• Required action:
Select from the records below every line that has the word "Never" in it.
(Material provided Opens)
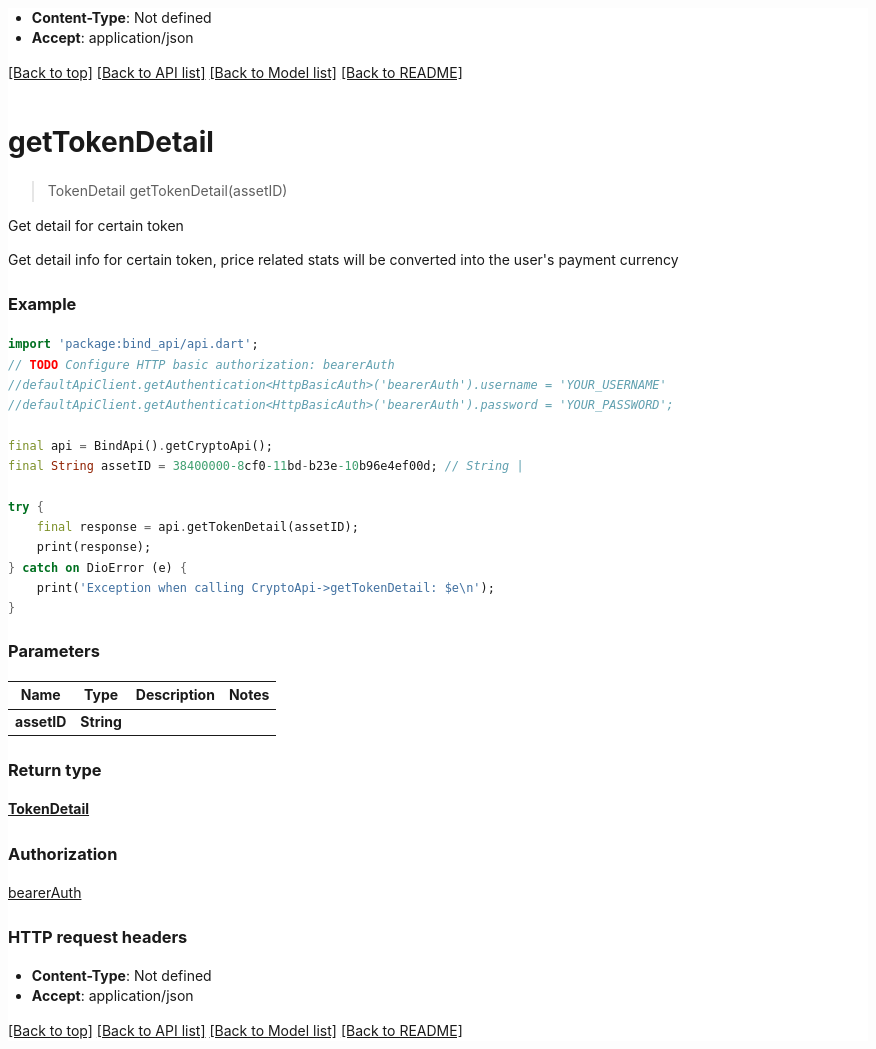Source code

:  - **Content-Type**: Not defined
 - **Accept**: application/json

[[Back to top]](#) [[Back to API list]](../README.md#documentation-for-api-endpoints) [[Back to Model list]](../README.md#documentation-for-models) [[Back to README]](../README.md)

# **getTokenDetail**
> TokenDetail getTokenDetail(assetID)

Get detail for certain token

Get detail info for certain token, price related stats will be converted into the user's payment currency

### Example
```dart
import 'package:bind_api/api.dart';
// TODO Configure HTTP basic authorization: bearerAuth
//defaultApiClient.getAuthentication<HttpBasicAuth>('bearerAuth').username = 'YOUR_USERNAME'
//defaultApiClient.getAuthentication<HttpBasicAuth>('bearerAuth').password = 'YOUR_PASSWORD';

final api = BindApi().getCryptoApi();
final String assetID = 38400000-8cf0-11bd-b23e-10b96e4ef00d; // String | 

try {
    final response = api.getTokenDetail(assetID);
    print(response);
} catch on DioError (e) {
    print('Exception when calling CryptoApi->getTokenDetail: $e\n');
}
```

### Parameters

Name | Type | Description  | Notes
------------- | ------------- | ------------- | -------------
 **assetID** | **String**|  | 

### Return type

[**TokenDetail**](TokenDetail.md)

### Authorization

[bearerAuth](../README.md#bearerAuth)

### HTTP request headers

 - **Content-Type**: Not defined
 - **Accept**: application/json

[[Back to top]](#) [[Back to API list]](../README.md#documentation-for-api-endpoints) [[Back to Model list]](../README.md#documentation-for-models) [[Back to README]](../README.md)
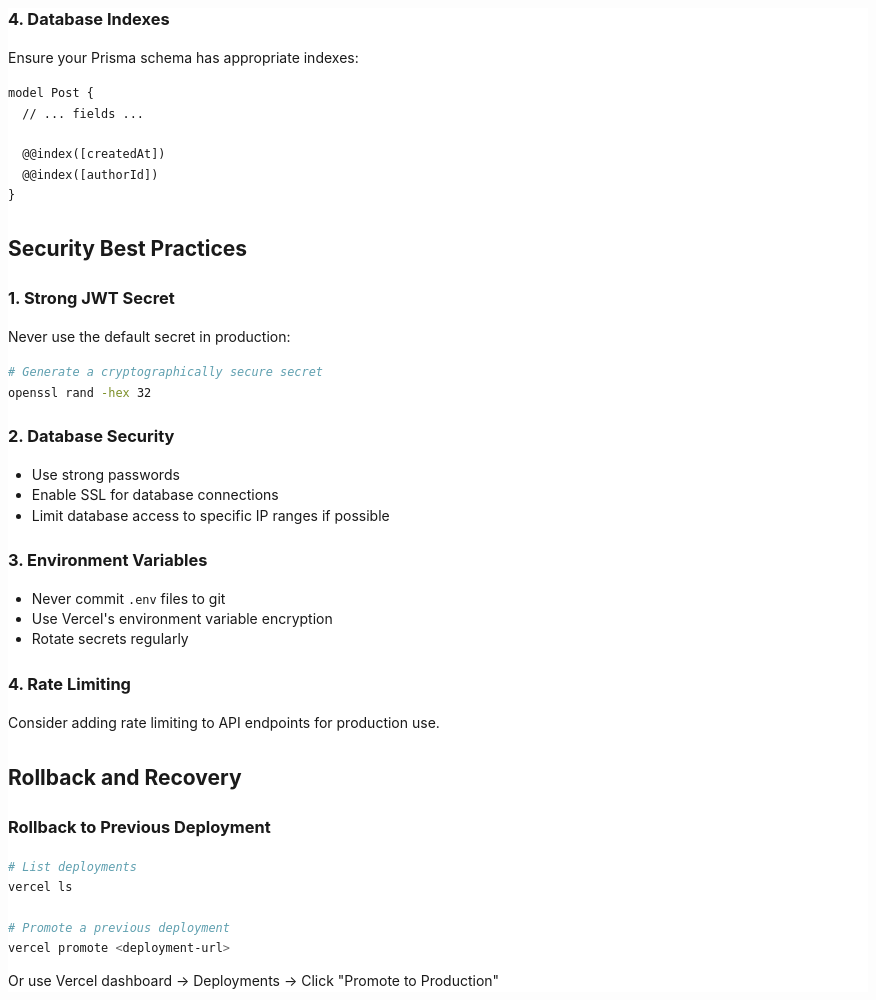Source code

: ### 4. Database Indexes

Ensure your Prisma schema has appropriate indexes:

```prisma
model Post {
  // ... fields ...
  
  @@index([createdAt])
  @@index([authorId])
}
```

## Security Best Practices

### 1. Strong JWT Secret

Never use the default secret in production:

```bash
# Generate a cryptographically secure secret
openssl rand -hex 32
```

### 2. Database Security

- Use strong passwords
- Enable SSL for database connections
- Limit database access to specific IP ranges if possible

### 3. Environment Variables

- Never commit `.env` files to git
- Use Vercel's environment variable encryption
- Rotate secrets regularly

### 4. Rate Limiting

Consider adding rate limiting to API endpoints for production use.

## Rollback and Recovery

### Rollback to Previous Deployment

```bash
# List deployments
vercel ls

# Promote a previous deployment
vercel promote <deployment-url>
```

Or use Vercel dashboard → Deployments → Click "Promote to Production"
(Material provided Closes)
• Result of this task:
Never use the default secret in production:
- Never commit `.env` files to git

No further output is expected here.